Кто-то хрюкнул. Лицо Риты удивительным образом стало напоминать каменных истуканов с острова Пасхи.

— Если не можешь держать рот закрытым, займи его чем-нибудь, — спокойно сказала она, запихивая брускетту в распахнутую Кикирову пасть. По глазам было видно, что тот намерен ляпнуть какую-то скабрезность, но бутерброд отлично сыграл роль кляпа.

Пока выставляли свет и убирали с фона разные неприглядные элементы, вроде початой бутылки вискаря и почавшего её Кикира, я пригрелась в объятиях Макса, разморённая алкоголем, переживаниями и чувством, будто нахожусь в том единственно-правильном месте, где должна быть.

Жаль, что оно пришло слишком поздно.

Мы изображали на камеру настоящую семью, людей, которых связывает нечто большее, чем простая договорённость. Счастливых влюблённых, перед которыми открыт весь мир, но они нашли куда большее друг в друге. Пару, в которой радости и горести делят напополам, преумножая первые и уменьшая вторые. Под чутким руководством Риты я держала тяжёлую горячую руку, улыбалась непроизнесённым шуткам, чокалась тонкостенным бокалом и понимала, что больше всего на свете хотела бы, чтобы всё это перестало быть фото-сюжетом, придуманным для СМИ, партнёров, врагов, союзников и просто зевак, листающих от нечего делать светскую хронику.

Шампанское сегодня горчит.

Валера проходится по моим скулам кистью с минеральной пудрой, критически осматривает результат и прищёлкивает языком.

— Красота, — говорит он с удовольствием. Всматривается внимательнее, вдруг похожий на мудрого старца, и я с удивлением понимаю, что понятия не имею, сколько ему лет. — А глаза грустные-грустные. — Он легонько шлёпает меня пушистой кистью по носу. — Рано печалиться, пока можно что-то исправить, поверь мне. А исправить можно всё, пока мы дышим.

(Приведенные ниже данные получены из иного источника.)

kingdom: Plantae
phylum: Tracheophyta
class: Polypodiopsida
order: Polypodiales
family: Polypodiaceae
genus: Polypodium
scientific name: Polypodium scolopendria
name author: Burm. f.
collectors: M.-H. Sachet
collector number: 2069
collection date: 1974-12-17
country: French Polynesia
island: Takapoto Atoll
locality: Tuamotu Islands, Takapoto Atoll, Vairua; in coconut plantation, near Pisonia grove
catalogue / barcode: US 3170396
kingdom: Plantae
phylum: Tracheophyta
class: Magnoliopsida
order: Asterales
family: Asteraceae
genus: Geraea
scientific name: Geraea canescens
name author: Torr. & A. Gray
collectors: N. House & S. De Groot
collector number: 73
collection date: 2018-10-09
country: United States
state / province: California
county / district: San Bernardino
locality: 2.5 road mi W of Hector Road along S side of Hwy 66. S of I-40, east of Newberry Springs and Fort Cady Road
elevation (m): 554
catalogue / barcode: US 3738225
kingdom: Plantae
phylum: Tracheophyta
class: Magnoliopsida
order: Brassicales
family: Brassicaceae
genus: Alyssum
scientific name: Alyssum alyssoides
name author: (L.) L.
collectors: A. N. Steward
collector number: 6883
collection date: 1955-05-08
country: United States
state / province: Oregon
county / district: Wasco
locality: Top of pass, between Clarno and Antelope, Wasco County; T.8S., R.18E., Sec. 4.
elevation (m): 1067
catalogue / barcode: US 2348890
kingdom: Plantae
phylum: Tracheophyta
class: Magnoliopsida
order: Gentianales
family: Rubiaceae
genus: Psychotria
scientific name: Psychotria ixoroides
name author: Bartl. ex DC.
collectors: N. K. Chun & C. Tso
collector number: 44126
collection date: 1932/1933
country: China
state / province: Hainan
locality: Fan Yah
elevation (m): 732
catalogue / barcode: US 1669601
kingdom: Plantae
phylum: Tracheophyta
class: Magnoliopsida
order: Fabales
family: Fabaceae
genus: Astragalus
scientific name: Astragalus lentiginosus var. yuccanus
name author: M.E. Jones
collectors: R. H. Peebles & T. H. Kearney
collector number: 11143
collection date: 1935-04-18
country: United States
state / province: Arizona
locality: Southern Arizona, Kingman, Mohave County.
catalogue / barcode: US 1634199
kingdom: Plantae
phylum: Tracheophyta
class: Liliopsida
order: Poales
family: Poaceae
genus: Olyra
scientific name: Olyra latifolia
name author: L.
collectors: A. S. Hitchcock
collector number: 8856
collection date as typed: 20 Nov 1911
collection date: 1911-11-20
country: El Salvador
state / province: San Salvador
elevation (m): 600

Я невольно смотрю на Макса, сидящего на кресле. Он ловит мой взгляд и улыбается краем рта, похожий на большого ленивого кота. Не могу поверить, что когда-то считала его неприятным или жутким. И хотя в сознании есть папка, в которой хранится знание о том, на что он способен, её будто отключили от сети — мои чувства существуют отдельно от неё. Всё, что меня волнует на самом деле, это трепет, с которым сердце выстукивает свои послания всякий раз, как наши руки соприкасаются. Мне хочется забраться к нему подмышку и заснуть до самой весны, как маленький зверёк, охраняемый кем-то большим и сильным.